:: Page excerpt ::

NEMA 13 series devices are three wire, three-pole, non-grounding devices for 3-phase, 600-volt equipment. According to NEMA, this is "reserved for future configurations", so no designs for this series exist and no devices have been manufactured.


These sockets and plugs are four prong (see receptacle chart above) grounding devices (hot-hot-neutral-ground) available in ratings from 15 to 60 A. The voltage rating is 250 V. Of the straight-blade NEMA 14 devices, only 14-50 and 14-30 are in common use and either may be used for home charging of electric vehicles. The 14-30 is limited to 30 amperes (24 amperes continuous) and used mainly for some electric clothes dryers and some electric cooking stoves. The NEMA 14 connectors are essentially the replacements for the older NEMA 10 connectors described above, but with the addition of a dedicated grounding connection.

All NEMA 14 devices offer two hots, a neutral, and a ground, allowing for both 120 and 240 V when supplied by split-phase power, or 120 and 208 V if the supply is three-phase. The 14-30 has a rating of 30 A, and an L-shaped neutral blade. The 14-50 has a rating of 50 A, and a straight neutral blade sized so that it does not mate with 14-30 connectors.

NEMA 14-50 devices are frequently found in RV parks, since they are used for "shore power" connections of larger recreational vehicles. Also, it was formerly common to connect mobile homes to utility power via a 14-50 device. Newer applications include Tesla's Mobile Connector for vehicle charging, which formally recommended the installation of a 14-50 receptacle for home use.[28] The 6-50 is a smaller size receptacle that charges at the same 32- or 40-ampere maximum from electric vehicle charging stations as this more versatile 14-50 with its fourth prong neutral not used currently for any electric vehicle charging purposes.[29]


NEMA 15 are three-pole and ground connectors (phase A, phase B, phase C, ground) rated for 208 V. Intended for delta three-phase circuits with ground and no neutral. The straight blades all carry one of the three phases.[citation needed]


NEMA 20 series devices are specified for 347/600Y three-pole, four-wire, non-grounding devices. According to NEMA, this is "reserved for future configurations", so no designs for this series exist and no devices have been manufactured.[citation needed]


NEMA 21 series devices are specified for three-pole plus neutral, five-wire grounding devices for 3-phase 120/208Y supplies. According to NEMA, NEMA 21 straight-blade devices are "reserved for future configurations", so no designs for this series exist and no devices have been manufactured. There are however NEMA L21 series locking devices for 20- and 30-ampere devices specified and available for these applications.[citation needed]


NEMA 22 series devices are specified for three-pole plus neutral, five-wire grounding devices for 3-phase 277/480Y supplies. According to NEMA, NEMA 22 straight-blade devices are "reserved for future configurations", so no designs for this series exist and no devices have been manufactured. There are however NEMA L22 series locking devices for 20- and 30-ampere devices specified and available for these applications.[citation needed]


NEMA 23 series devices are specified for three-pole plus neutral, five-wire grounding devices for 3-phase 347/600Y supplies. According to NEMA, NEMA 23 straight-blade devices are "reserved for future configurations", so no designs for this series exist and no devices have been manufactured. There are however NEMA L23 series locking devices for 20- and 30-ampere devices specified and available for these applications.[citation needed]


This section needs expansion with: "24" is hot-linked elsewhere in this article but is not fully described anywhere in the article. You can help by adding to it. (October 2023)

:::

### The exercise
Summarize the NEMA connector text above in three sentences.

:: Material shown ::

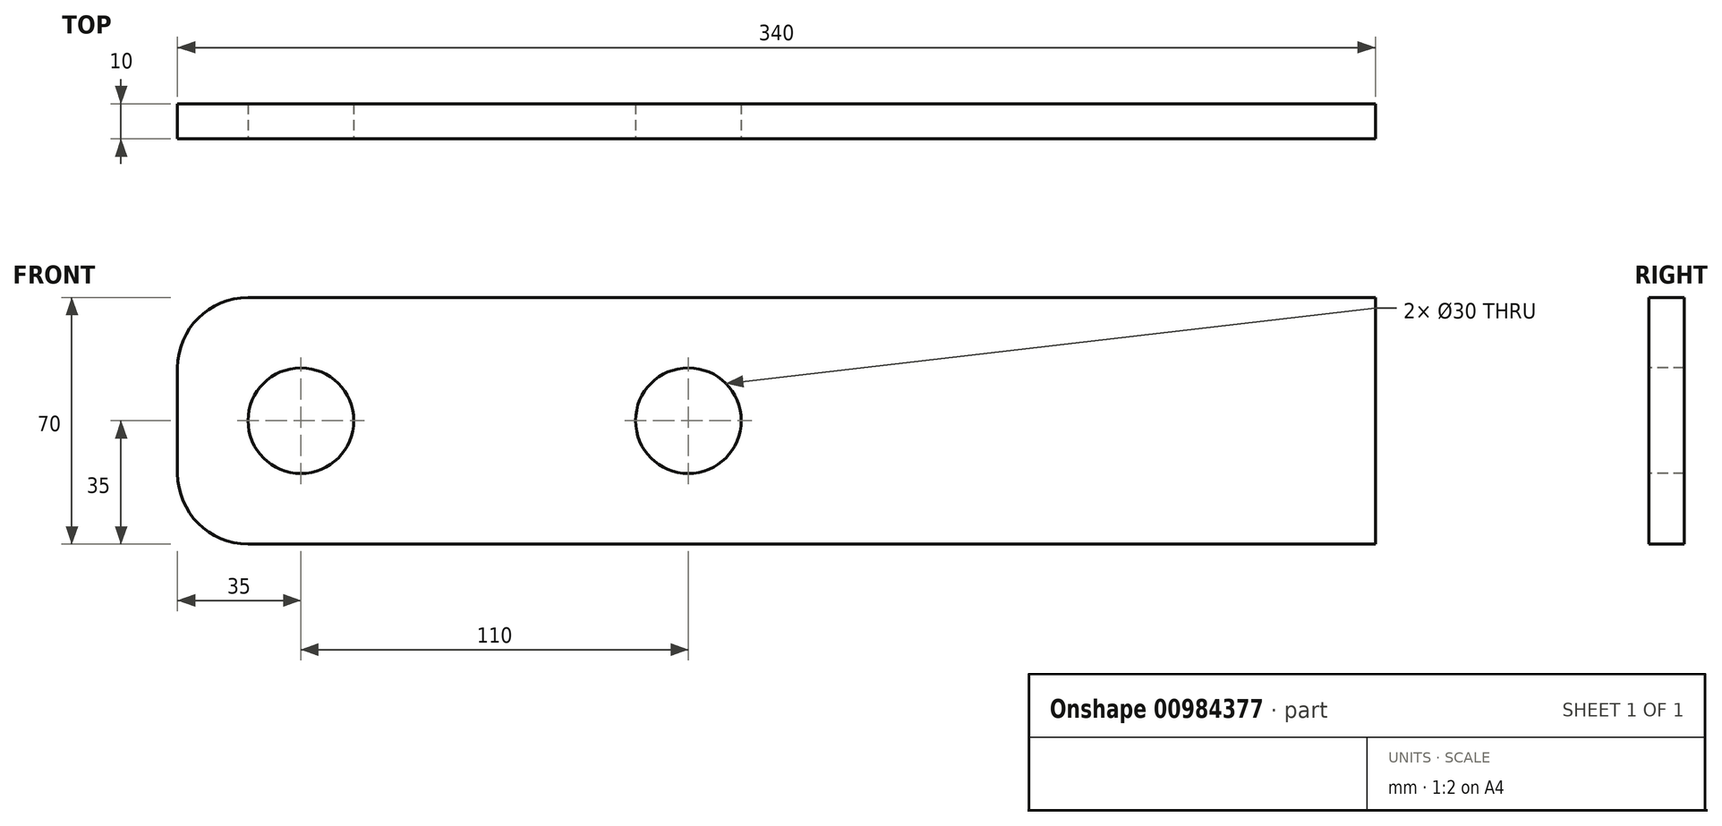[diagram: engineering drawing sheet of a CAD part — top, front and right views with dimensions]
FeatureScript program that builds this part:
annotation { "Feature Type Name" : "Feature", "Feature Type Description" : "" }
export const myFeature = defineFeature(function(context is Context, id is Id, definition is map)
    precondition{}
    {
        {
            var Q0;
            Q0=qCreatedBy(makeId("Front.planeOp"),FACE);
            var sketch = newSketch(context, id + "F0", { "sketchPlane" : qUnion([Q0])});
            skLineSegment(sketch, "E0.bottom", {"start": v(170, -35) * mm, "end": v(-170, -35) * mm});
            skLineSegment(sketch, "E0.top", {"start": v(170, 35) * mm, "end": v(-170, 35) * mm});
            skLineSegment(sketch, "E0.left", {"start": v(170, -35) * mm, "end": v(170, 35) * mm});
            skLineSegment(sketch, "E0.right", {"start": v(-170, -35) * mm, "end": v(-170, 35) * mm});
            skPoint(sketch, "E0.middle", {"position": v(0, 0) * mm});
            skSolve(sketch);
        }
        {
            var Q0;
            Q0=qSketchRegion(id+"F0",true);
            extrude(context, id + "F1", {"entities" : qUnion([Q0]), "depth" : 10 * mm, "offsetDistance" : 25 * mm});
        }
        {
            var Q0;
            Q0=makeQuery(id+"F1.opExtrude","SWEPT_EDGE",EDGE,{"disambiguationData":[OSD([sQuery(id+"F0.wireOp",EDGE,"E0.top"),sQuery(id+"F0.wireOp",EDGE,"E0.right")])]});
            var Q1;
            Q1=makeQuery(id+"F1.opExtrude","SWEPT_EDGE",EDGE,{"disambiguationData":[OSD([sQuery(id+"F0.wireOp",EDGE,"E0.bottom"),sQuery(id+"F0.wireOp",EDGE,"E0.right")])]});
            fillet(context, id + "F2", {"entities" : qUnion([Q0, Q1]), "radius" : 20 * mm, "tangentPropagation" : true, "allowEdgeOverflow" : false});
        }
        {
            var Q0;
            Q0=qCreatedBy(makeId("Front.planeOp"),FACE);
            var sketch = newSketch(context, id + "F3", { "sketchPlane" : qUnion([Q0])});
            skCircle(sketch, "E1", {"center": v(-135, 0) * mm, "radius": 15 * mm});
            skCircle(sketch, "E2", {"center": v(-25, 0) * mm, "radius": 15 * mm});
            skSolve(sketch);
        }
        {
            var Q0;
            Q0=qSketchRegion(id+"F3",true);
            extrude(context, id + "F4", {"entities" : qUnion([Q0]), "operationType" : NewBodyOperationType.REMOVE, "endBound" : BoundingType.THROUGH_ALL, "oppositeDirection" : true, "depth" : 25 * mm, "offsetDistance" : 25 * mm, "hasSecondDirection" : true, "secondDirectionOppositeDirection" : false, "secondDirectionDepth" : 25 * mm});
        }
    });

:::

### Answer to the exercise
NEMA 14 devices are four-prong grounding connectors with two hots, a neutral and a ground, rated 250 V and 15 to 60 A, and the 14-30 and 14-50 are the ones in common use, including for home electric vehicle charging. The 14-50 is frequently found in RV parks for shore power and was recommended for home use with Tesla's Mobile Connector, while NEMA 15 connectors carry three phases plus ground at 208 V. NEMA lists the 13 and 20 series, and the straight-blade 21, 22 and 23 series, as "reserved for future configurations," so no such devices have been made, though locking L21, L22 and L23 devices are available.